« La Belle Jeunesse », de Jaime Rosales : Vie sans crédit
Jaime Rosales filme la difficulté d’être jeune aujourd’hui en Espagne.
dans l’hebdo N° 1331 Acheter ce numéro
Nous relevions il y a peu les propos d’Annie Ernaux dans son dernier livre, le Vrai Lieu, au sujet des jeunes, qualifiés de « grands sacrifiés ». C’est l’objet du film de l’Espagnol Jaime Rosales : la Belle Jeunesse. Titre ironique, car cette période de la vie dans notre époque, plus particulièrement en Espagne, est âpre et mortifère. Natalia (Ingrid Garcia-Jonsson) et Carlos (Carlos Rodriguez) ont pour eux les douceurs de l’amour. Un bien précieux mais fragile. Ils habitent encore chez leurs mères respectives. Celle de Carlos est souffrante, et Natalia a une sœur plus jeune à la maison. Les deux protagonistes sont au chômage. Elle cherche du boulot avec plus de persévérance que lui, en vain. La Belle Jeunesse ne joue sur aucun pathos. Avec un naturalisme sobre, le film montre comment le manque d’argent et l’absence de perspectives corrompent tout. Natalia et Carlos tiennent, mais il ne faudrait pas grand-chose pour qu’ils commencent à se détester. Les sentiments se dilatent, les solidarités familiales s’épuisent.

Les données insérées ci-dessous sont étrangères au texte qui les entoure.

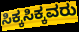
ಸಿಕ್ಕಸಿಕ್ಕವರು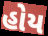
હોયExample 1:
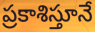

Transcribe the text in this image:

ప్రకాశిస్తూనే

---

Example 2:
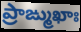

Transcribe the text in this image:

ప్రాఙ్ముఖాః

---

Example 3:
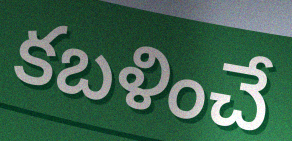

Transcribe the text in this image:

కబళించే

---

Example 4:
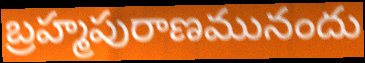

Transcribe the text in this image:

బ్రహ్మపురాణమునందు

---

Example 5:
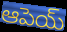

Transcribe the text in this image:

ఆపెయ్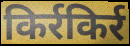
किर्रकिर्रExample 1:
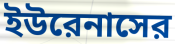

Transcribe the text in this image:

ইউরেনাসের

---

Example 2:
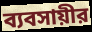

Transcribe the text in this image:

ব্যবসায়ীর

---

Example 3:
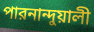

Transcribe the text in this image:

পারনান্দুয়ালী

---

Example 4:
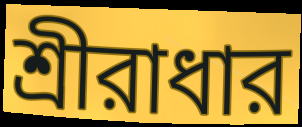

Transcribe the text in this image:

শ্রীরাধার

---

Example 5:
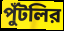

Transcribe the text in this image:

পুঁটলির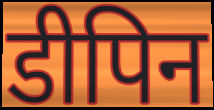
डीपिन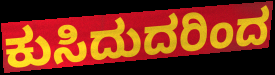
ಕುಸಿದುದರಿಂದ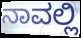
ನಾವಲ್ಲಿ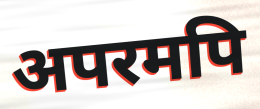
अपरमपिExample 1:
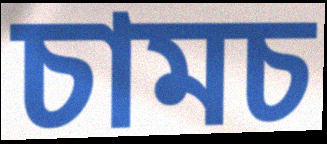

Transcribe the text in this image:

চামচ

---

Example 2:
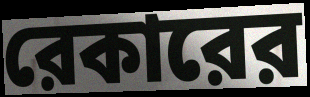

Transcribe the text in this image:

রেকারের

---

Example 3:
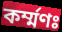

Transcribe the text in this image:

কর্ম্মণঃ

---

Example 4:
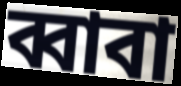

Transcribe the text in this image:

ব্বাবা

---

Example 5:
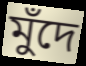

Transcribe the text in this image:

মুঁদেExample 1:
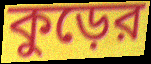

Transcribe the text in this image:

কুড়ের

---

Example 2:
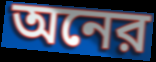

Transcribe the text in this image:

অনের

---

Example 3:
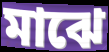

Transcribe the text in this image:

মাঝে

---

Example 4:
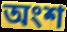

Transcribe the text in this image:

অংশ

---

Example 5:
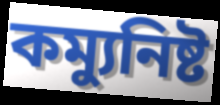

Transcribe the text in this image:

কম্যুনিষ্ট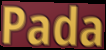
Pada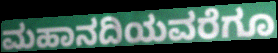
ಮಹಾನದಿಯವರೆಗೂ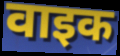
वाइक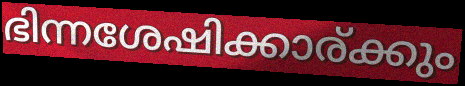
ഭിന്നശേഷിക്കാര്ക്കുംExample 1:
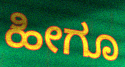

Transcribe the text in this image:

ಹೀಗೂ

Un coup de théâtre survient avec la révélation que Natalia est enceinte. Une vie d’expédients ne suffit plus. Avec l’arrivée d’un enfant – une joie en même temps qu’une catastrophe –, les jeunes parents vont devoir trouver des solutions. La tentation de la délinquance affleure, mais le cinéaste n’a pas fait basculer son histoire dans une autre violence que celle qu’on inflige aux sociétés plongées dans l’austérité – même si violences sociale et physique sont liées, comme le suggère le film. Car il y a peut-être pire. La seule vraie source d’argent, Natalia et Carlos l’obtiennent en « jouant » pour un porno artisanal. De la même manière, Natalia, qui voyait un nouvel horizon en s’exilant en Allemagne, ne trouve finalement que des séances de photos où elle doit se mettre nue. Le trafic de son corps : voilà tout ce qui reste à « la belle jeunesse ».